• **EXERCISE REQUIREMENTS**
The reply to the records below should contain exactly the lines from the line with "in_second: [410, 526]" through the line with "in_first: [285, 359]", and nothing besides.

• **MATERIAL SUPPLIED**
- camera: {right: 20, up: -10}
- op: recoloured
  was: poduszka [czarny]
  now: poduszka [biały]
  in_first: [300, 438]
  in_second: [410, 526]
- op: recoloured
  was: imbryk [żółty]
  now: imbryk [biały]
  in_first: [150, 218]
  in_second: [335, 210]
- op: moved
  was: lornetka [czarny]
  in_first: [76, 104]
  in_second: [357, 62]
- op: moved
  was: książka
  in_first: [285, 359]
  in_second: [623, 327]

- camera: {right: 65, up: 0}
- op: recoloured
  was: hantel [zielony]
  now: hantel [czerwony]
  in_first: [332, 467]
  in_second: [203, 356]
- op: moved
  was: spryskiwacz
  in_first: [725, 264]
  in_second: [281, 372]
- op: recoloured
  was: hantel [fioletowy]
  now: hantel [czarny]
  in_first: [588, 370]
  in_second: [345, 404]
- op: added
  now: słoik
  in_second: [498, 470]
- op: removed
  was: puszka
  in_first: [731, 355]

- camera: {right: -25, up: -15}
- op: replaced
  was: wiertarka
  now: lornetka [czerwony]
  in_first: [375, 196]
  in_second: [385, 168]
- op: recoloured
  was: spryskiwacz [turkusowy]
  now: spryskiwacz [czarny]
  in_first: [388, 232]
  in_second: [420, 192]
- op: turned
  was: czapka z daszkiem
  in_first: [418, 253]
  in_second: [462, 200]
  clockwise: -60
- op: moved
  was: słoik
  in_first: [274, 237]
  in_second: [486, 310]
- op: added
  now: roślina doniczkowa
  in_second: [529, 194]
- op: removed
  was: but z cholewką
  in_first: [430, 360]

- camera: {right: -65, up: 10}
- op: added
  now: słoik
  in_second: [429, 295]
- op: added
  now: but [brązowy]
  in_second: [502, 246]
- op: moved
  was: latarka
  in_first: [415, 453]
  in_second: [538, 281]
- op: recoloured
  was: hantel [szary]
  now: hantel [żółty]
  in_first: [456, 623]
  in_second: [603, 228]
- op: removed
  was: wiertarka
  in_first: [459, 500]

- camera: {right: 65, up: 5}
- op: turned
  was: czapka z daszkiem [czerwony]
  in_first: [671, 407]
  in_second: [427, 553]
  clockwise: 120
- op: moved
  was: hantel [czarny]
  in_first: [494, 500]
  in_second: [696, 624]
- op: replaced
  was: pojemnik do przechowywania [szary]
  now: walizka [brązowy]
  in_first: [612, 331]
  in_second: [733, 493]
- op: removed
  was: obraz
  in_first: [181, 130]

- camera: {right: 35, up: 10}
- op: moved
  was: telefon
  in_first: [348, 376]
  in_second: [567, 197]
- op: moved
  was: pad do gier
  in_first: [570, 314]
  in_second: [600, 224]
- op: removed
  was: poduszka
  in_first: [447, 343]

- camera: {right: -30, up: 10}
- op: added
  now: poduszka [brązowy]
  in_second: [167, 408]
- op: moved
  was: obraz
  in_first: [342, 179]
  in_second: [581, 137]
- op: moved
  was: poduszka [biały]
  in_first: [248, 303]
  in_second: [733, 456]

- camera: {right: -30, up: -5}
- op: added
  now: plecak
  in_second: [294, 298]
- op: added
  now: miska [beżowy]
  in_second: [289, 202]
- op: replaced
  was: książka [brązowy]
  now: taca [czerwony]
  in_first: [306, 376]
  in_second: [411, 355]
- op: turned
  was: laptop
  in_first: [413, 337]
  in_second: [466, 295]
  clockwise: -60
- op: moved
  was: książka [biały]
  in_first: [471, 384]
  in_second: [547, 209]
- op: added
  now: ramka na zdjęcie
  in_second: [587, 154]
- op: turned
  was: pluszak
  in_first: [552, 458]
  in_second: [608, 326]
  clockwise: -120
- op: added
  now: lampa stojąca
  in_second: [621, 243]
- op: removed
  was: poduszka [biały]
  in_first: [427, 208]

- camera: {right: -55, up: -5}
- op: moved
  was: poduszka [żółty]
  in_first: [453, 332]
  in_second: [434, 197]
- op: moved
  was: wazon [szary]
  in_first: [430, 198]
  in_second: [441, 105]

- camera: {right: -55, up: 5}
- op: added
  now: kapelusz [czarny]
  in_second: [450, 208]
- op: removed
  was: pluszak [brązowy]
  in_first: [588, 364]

• **RESULT OF THE EXERCISE**
  in_second: [410, 526]
- op: recoloured
  was: imbryk [żółty]
  now: imbryk [biały]
  in_first: [150, 218]
  in_second: [335, 210]
- op: moved
  was: lornetka [czarny]
  in_first: [76, 104]
  in_second: [357, 62]
- op: moved
  was: książka
  in_first: [285, 359]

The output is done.